Horowitz is now a Fulbright semifinalist. She graduates in May and has been accepted to five fully funded PhD programs so far, including Harvard, Yale and Stanford universities, as well as the universities of Pennsylvania and Wisconsin.
 

Mostafa Meselhe
Mostafa Meselhe is developing imaging techniques to identify pain pathways in neurons.

IMAGING PAIN PATHWAYS

Mostafa Meselhe 

A junior majoring in neuroscience and biomedical engineering, Mostafa Meselhe, from Lafayette, Louisiana, has been involved in multiple research projects. He currently works in the lab of Associate Professor Michael J. Moore in the School of Science and Engineering.

“What sold me on research was that itch of curiosity, seeing the results of an experiment and moving forward from there,” Meselhe said. “I enjoy putting in the work to get those results.” 

At a summer internship at Duke University, Meselhe worked to find ideal thickness of electrodes for recording electrical impulses in the brain. He presented that research at a conference in October, for which he received a Newcomb-Tulane College Dean’s Grant.

In Moore’s lab, Meselhe has his own project that falls under the umbrella of his professor’s research: developing 3D neuroanatomical in vitro models of the pain pathway and methods to quantify neuronal activity and synaptic transmission. 

“We were discussing developing a project for me to take on for my thesis and master’s thesis,” Meselhe said. He and Moore settled on using imaging techniques to identify pain pathways in neurons. Now that project is more than a third done, and the results so far support similar studies.

“We’ve never done this type of imaging work at Tulane,” Meselhe added. “Now the next step forward is to take what has been done and experiment with applying it to multidimensional models.”

Hailey Mozzachio
Hailey Mozzachio has conducted a content analysis of depictions of LGBT characters in TV shows.

FINDING SOMETHING YOU NEVER KNEW

Hailey Mozzachio

When School of Liberal Arts junior Hailey Mozzachio received a grant from the Center of Academic Equity (CAE) that would enable her to look at issues of sexual violence, her research was only as far away as her remote control. Mozzachio is majoring in theatre and digital media production with a minor in psychology.
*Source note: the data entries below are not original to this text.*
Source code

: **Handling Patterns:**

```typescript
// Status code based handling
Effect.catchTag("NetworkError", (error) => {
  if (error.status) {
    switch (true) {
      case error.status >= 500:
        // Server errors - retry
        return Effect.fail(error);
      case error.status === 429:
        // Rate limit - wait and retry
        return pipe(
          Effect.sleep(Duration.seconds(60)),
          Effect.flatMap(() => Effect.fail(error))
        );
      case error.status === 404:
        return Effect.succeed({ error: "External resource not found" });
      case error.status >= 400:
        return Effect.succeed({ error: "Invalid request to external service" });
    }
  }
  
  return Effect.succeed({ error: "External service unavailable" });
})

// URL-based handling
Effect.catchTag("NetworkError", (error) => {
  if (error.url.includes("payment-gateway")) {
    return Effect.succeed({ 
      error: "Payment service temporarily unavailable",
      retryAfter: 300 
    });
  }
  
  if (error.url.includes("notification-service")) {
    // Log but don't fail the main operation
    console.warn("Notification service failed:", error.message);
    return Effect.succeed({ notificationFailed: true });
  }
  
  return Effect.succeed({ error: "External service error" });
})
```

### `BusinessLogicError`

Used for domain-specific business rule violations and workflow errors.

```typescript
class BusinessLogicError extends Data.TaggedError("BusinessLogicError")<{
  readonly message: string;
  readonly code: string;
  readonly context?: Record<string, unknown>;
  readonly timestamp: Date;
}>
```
Her hometown is Westmont, New Jersey.

Working with Paula Booke, associate director of CAE, Mozzachio conducted a content analysis of popular TV shows with lesbian or bisexual women characters who died, and determined that those characters experienced disproportionate amounts of violence as compared to straight women characters. Sometimes they died in bizarre ways, even by TV standards.

That’s entertainment, right? Mozzachio thought otherwise, considering that lesbian and bisexual women make up only 1 percent of characters but up to 10 percent of TV deaths, regardless of the type of show. Entertainment critics term the trope “bury your gays,” indicating that LGBT characters are more expendable than straight characters.

“I was initially looking at how media affects people’s perceptions of queer people and how that increases or decreases violence perpetuated against queer people,” she said, but “I decided before that I first wanted to look at what is represented in the media.”

Mozzachio gained support from being part of a six-person CAE research cohort, where each person, all first-time student researchers, worked on individual topics.

“Being able to work with the same people every day and being in the same space we were kind of going through this process together. It was a great experience, because it taught us you have to be patient, you have to be prepared to go through a lot of different resources, and you have to be prepared if you find something that you never knew about.”
 

IMPRESSIVE WORK

At Tulane, research adds depth to the undergraduate experience. Inside a classroom, students have engaging and thought-provoking learning experiences, but independent research affords them additional opportunity to approach, mold and stretch their topics in multiple ways and to benefit from direct faculty mentorship. These students’ impressive work, sometimes prompted by a single question or simple observation, will lay the groundwork for broad opportunities throughout their college careers and into the future.